Khaled Barakat

The following article was originally published in Arabic at Al-Akhbar on 27 January 2022

If the Arab regimes and their affiliated Palestinian bourgeoisie used the Fateh movement as a political and popular vehicle to secure their interests, then the Palestinian Authority, which was established in 1994, devoured the PLO and what was left of Fateh, and it became a poisoned tool, a spearhead for the project of normalization and liquidation of the Palestinian cause. Today, we are witnessing the funeral ceremonies of this institution, whose “official seal” now sits in the pockets of the Shin Bet and the Civil Administration officers. Instead of the PLO being a bridge toward return and liberation, it became a bridge crossed by the Zionist enemy to perpetuate a system of subordination and liquidation, all with the blessing of the so-called “sole legitimate representative”!

Since 1968, the Zionist enemy has sought to create what it called a “Palestinian entity” in cooperation with “high-ranking personalities” in the West Bank, Gaza and East Jerusalem, from representatives of big Palestinian capitalists, tribal leaders and traditional leaders (on both banks of the Jordan River). These figures and forces were, and still are, particularly reliant on their close relationship with the Jordanian regime.

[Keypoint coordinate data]
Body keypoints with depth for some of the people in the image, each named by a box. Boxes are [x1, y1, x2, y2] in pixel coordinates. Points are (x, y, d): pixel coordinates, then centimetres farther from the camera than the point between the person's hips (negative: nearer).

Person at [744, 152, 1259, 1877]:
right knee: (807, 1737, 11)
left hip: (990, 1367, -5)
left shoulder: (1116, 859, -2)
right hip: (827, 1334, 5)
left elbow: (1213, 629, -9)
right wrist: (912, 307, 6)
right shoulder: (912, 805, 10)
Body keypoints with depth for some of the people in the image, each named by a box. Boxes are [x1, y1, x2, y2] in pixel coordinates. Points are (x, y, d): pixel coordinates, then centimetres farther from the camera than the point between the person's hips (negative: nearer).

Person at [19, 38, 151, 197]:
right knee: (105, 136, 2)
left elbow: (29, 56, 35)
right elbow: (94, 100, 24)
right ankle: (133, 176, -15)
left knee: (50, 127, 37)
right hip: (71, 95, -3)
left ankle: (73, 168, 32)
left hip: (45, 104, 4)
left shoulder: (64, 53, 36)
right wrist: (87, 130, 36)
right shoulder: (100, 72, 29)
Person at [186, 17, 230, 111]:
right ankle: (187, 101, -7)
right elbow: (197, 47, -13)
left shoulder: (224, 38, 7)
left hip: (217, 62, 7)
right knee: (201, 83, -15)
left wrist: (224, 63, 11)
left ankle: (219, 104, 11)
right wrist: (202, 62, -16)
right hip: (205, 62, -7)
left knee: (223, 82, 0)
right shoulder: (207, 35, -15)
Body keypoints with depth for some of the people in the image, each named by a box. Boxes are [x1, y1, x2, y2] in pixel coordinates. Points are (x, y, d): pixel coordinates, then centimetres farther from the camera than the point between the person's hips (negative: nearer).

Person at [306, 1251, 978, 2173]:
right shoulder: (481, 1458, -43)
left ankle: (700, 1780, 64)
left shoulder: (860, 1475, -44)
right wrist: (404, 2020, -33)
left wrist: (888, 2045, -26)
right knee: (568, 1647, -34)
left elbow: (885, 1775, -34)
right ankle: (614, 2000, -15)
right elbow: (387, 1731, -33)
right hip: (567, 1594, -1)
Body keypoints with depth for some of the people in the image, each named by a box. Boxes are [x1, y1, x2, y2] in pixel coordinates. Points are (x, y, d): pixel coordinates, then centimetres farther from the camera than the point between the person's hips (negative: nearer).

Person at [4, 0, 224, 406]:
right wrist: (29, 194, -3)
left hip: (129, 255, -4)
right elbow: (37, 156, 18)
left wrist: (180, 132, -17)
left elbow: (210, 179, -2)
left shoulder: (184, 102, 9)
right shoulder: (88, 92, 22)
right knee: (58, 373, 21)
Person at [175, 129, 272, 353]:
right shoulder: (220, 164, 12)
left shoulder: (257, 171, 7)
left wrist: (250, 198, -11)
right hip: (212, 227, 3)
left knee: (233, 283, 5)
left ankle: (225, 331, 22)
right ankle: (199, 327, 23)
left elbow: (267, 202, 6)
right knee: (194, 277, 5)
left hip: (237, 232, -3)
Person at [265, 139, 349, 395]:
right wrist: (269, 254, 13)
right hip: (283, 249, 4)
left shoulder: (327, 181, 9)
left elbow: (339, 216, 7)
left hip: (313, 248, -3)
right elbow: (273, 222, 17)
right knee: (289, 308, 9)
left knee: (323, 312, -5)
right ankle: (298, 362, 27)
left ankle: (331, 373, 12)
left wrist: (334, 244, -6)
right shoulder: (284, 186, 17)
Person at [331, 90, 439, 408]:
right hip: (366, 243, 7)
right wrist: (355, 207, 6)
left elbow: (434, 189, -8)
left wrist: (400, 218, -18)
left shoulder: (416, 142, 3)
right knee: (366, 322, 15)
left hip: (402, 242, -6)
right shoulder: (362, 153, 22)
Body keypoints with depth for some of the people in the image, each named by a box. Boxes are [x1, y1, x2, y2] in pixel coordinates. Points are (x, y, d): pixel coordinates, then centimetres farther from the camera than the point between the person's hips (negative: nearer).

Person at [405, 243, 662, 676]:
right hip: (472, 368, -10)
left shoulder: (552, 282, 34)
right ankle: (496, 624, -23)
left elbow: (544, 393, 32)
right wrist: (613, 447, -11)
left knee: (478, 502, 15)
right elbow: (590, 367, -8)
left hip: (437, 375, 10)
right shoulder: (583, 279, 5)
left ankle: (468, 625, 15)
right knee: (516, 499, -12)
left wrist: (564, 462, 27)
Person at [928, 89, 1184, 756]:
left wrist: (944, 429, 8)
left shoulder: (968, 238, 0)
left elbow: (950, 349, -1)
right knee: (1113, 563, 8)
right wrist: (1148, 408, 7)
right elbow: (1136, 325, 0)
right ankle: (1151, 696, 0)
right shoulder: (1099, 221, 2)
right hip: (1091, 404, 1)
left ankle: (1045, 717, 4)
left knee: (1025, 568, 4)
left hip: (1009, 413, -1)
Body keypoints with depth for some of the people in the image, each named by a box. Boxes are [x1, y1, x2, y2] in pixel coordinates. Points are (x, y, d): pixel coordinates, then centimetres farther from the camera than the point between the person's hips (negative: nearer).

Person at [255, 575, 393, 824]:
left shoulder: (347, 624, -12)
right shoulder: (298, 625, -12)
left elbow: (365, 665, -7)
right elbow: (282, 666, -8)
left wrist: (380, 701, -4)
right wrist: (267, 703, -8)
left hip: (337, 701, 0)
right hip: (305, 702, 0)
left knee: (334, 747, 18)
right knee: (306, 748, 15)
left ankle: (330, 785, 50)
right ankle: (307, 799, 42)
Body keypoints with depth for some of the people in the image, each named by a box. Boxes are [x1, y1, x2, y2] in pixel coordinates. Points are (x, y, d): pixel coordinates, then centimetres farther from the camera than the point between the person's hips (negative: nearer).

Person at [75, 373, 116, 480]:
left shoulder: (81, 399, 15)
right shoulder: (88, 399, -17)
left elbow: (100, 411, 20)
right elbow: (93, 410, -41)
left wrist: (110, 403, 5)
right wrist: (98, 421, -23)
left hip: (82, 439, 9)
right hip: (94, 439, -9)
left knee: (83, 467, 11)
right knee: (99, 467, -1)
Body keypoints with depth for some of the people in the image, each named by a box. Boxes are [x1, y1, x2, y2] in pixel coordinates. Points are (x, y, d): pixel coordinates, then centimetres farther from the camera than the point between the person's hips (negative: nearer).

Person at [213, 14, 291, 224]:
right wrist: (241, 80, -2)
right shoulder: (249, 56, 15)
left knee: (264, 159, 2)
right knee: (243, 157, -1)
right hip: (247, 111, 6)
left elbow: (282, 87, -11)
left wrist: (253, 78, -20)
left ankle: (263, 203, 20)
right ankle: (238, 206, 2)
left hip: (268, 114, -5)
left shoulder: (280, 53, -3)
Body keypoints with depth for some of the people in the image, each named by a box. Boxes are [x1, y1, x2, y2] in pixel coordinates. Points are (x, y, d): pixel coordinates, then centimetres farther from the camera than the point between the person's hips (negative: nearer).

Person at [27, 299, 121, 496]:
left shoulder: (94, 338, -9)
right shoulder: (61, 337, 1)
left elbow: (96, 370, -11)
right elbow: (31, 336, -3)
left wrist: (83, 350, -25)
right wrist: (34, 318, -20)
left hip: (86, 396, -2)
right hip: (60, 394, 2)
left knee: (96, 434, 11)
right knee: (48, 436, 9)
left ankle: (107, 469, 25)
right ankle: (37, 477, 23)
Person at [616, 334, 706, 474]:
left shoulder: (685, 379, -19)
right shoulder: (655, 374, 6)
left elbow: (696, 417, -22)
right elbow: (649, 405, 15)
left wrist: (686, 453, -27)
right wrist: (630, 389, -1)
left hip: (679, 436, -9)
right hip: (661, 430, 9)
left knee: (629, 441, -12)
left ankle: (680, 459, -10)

■ TASK REQUIREMENTS ■
1. Reproduce the article word for word from "Since 1968, the" up to and including "the Jordanian regime.".
2. In what year does the article say the Palestinian Authority was established?
Answer from the article alone, without drawing on the data.

■ YOUR WRITTEN ANSWERS ■
1.
Since 1968, the Zionist enemy has sought to create what it called a “Palestinian entity” in cooperation with “high-ranking personalities” in the West Bank, Gaza and East Jerusalem, from representatives of big Palestinian capitalists, tribal leaders and traditional leaders (on both banks of the Jordan River). These figures and forces were, and still are, particularly reliant on their close relationship with the Jordanian regime.

2. 1994